LGBT town hall draws large crowd

About 400 people gathered Monday night for a town hall meeting organized by the Lesbian Gay Bisexual Transgender Resource Center at UC Davis. The meeting was called after the entrance to the LGBT Resource Center was vandalized Friday with spray-painted epithets and derogatory statements. The UC Davis Police Department is investigating the incident as a hate crime.

About 400 people gathered Monday night for a town hall meeting organized by the Lesbian Gay Bisexual Transgender Resource Center at UC Davis.

The meeting was called after the entrance to the LGBT Resource Center was vandalized Friday with spray-painted epithets and derogatory statements. The UC Davis Police Department is investigating the incident as a hate crime.

Much of the early discussion was about whether the media should be allowed in the room. Four local television news crews had cameras rolling when LGBT Resource Center intern Laura Mitchell took the lectern and said some people were uncomfortable with the media presence.

“The media needs to leave — right now,” Mitchell said. “We’re respectfully asking you to pack up and go.”

A few minutes later, LGBT Resource Center director Sheri Atkinson told the audience that the media had been invited by a press release and that she agreed to do an interview with them in the back. The news cameras then moved into the hallway and interviewed students who were willing to speak.

Another point of contention was the presence of UC Davis administrators. Chancellor Linda Katehi spoke briefly at the beginning of the meeting to condemn the vandalism. More than half a dozen vice chancellors also came to listen and observe.

Sarah Raridon, chair of ASUCD’s Gender and Sexuality Commission, forcefully denounced them.

“I am seethingly angry that there are administrators here now who have never represented my community,” Raridon said.

Former ASUCD Senator Sergio Blanco said administrators were wrong to be reacting to the recent incident of vandalism rather than addressing the underlying issue of homophobia on campus. Blanco noted that BloodSource, a local blood bank, is still allowed to come to campus and run blood drives that explicitly discriminate against men who have had sex with men.

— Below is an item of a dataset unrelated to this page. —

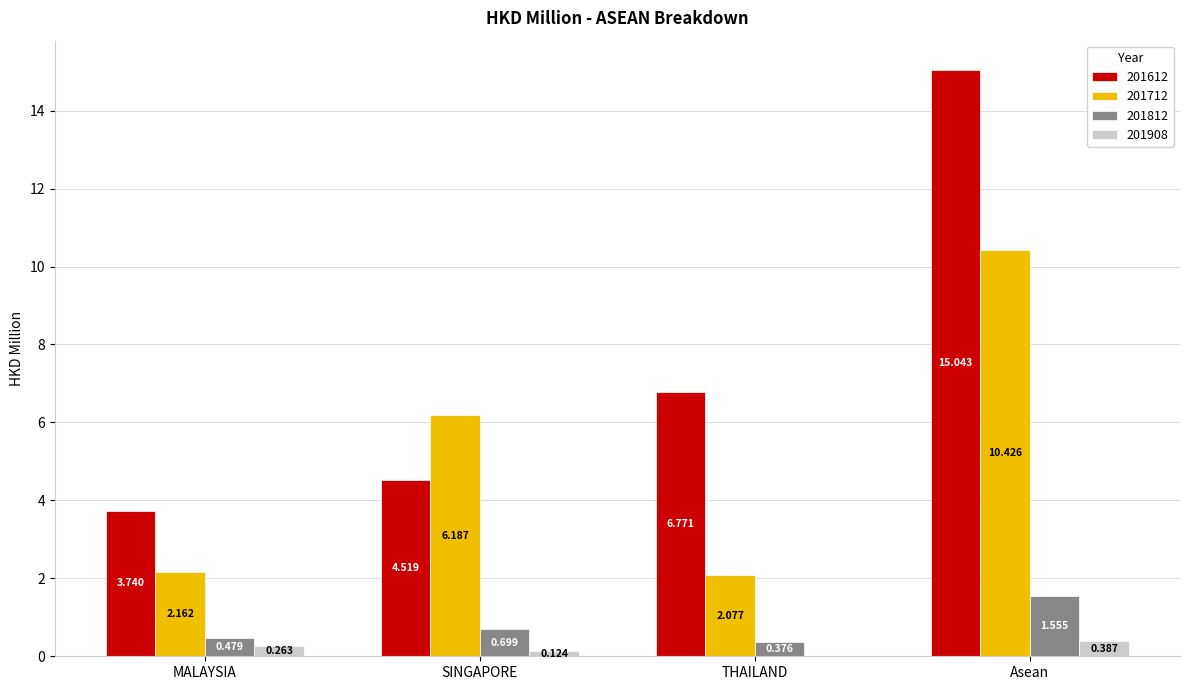

What is the sum of all 201812 values?

3.1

One student, who did not give her name, said it was good that administrators were present to show their support but said they needed to put that into action and provide more funding for the LGBT Resource Center and other resources on campus dedicated to supporting disadvantaged groups.

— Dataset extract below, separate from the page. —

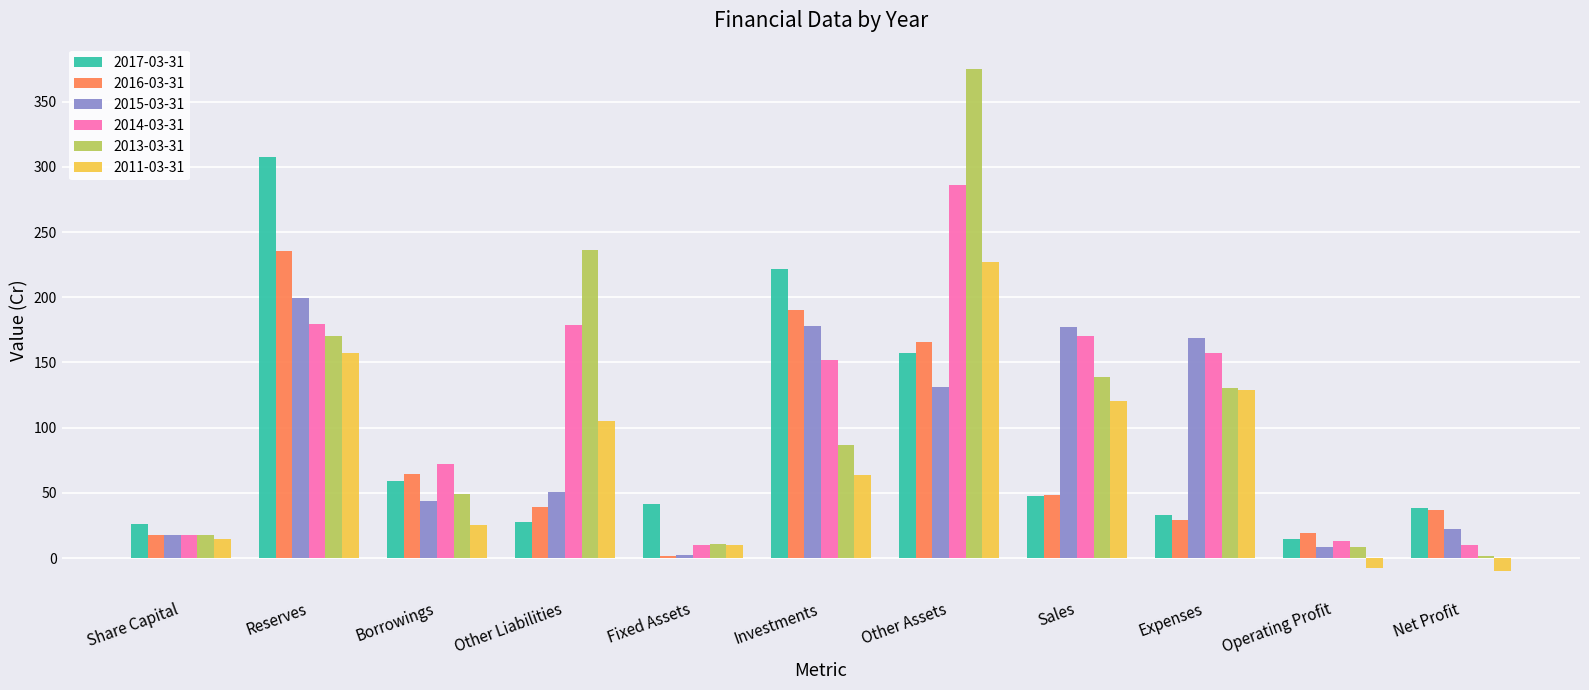

Where is 2016-03-31 nearest to the value 118?

Other Assets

Several of the speakers — including students, staff, and faculty — said students should be required to take a class on oppression, diversity and hate speech. These calls were mostly met with support from the audience. One speaker, a staff member, said she has been required by various employers to attend diversity training programs that were basically pointless and cautioned against allowing ineffective diversity programs to be implemented at UC Davis.

ASUCD Senator Alison Tanner said it was important for people to act individually as well as collectively. She said people need to speak out when their friends use demeaning language, a point that another speaker expanded on.

“You can draw a direct line from someone saying ‘fag’ to someone vandalizing the center,” said the speaker, who did not give his name. He said that men need to be especially aware of what they are saying and what they are allowing their male friends to say — not just turn the other cheek and pretend it didn’t happen.

UC Davis police have not identified any suspects in the LGBT Resource Center vandalism incident. Anyone with information is asked to call UCDPD at 752-1727.

The LGBT Resource Center will host a workshop called “That’s So Bleep” on Wednesday from 7 to 9 p.m. in the Memorial Union King Lounge. The program is designed to raise awareness of the relationship between hate speech, prejudice and oppression.

JEREMY OGUL can be reached at newmedia@theaggie.org.

3 Comments on this Post

  1. Jeremy Ogul

    Mary, I was at the event (obviously) and I am very certain that Raridon’s remarks were NOT met with overwhelming support from the crowd. They were met with support by about half the room — the other half sat quiet, and there were multiple speakers later who openly disagreed with her and were supported by members of the audience. Moreover, we weren’t able to include this fact in this article, but the LGBTRC has actually had the smallest cuts of any part of the Student Affairs budget: 5 percent.

  2. Sarah’s remarks were actually met with overwhelming support from the crowd. I think this short quote doesn’t capture what she was getting at. The administration representatives were there claiming to be outraged but have never shown that they had any kind of investment in making our campus a more welcoming environment (for lack of a better phrase) for people of nonnormative sexuality/gender/sex identities (for lack of a better word!). Cutting funding for the LGBTRC can be seen as a more subtle act of violence and complicit with the hate crimes. I’d like to refer you to this article put together by four Ph.D candidates at UC Davis: http://queers4publiceducation.wordpress.com/2010/03/04/queers-for-educational-justice/

  3. rencau86

    Denouncement of administrators in attendance–those that may be sympathetic to the cause–is a blissfully ignorant approach to the situation. Rejecting the nature of their statements is one thing, but claiming they ought not be there is a whole ‘nother matter. And, too Ms. Raridon–what do you mean there are administrators that have never represented your community? What do you want–an openly gay dean? Sorry, the hiring process doesn’t work like that.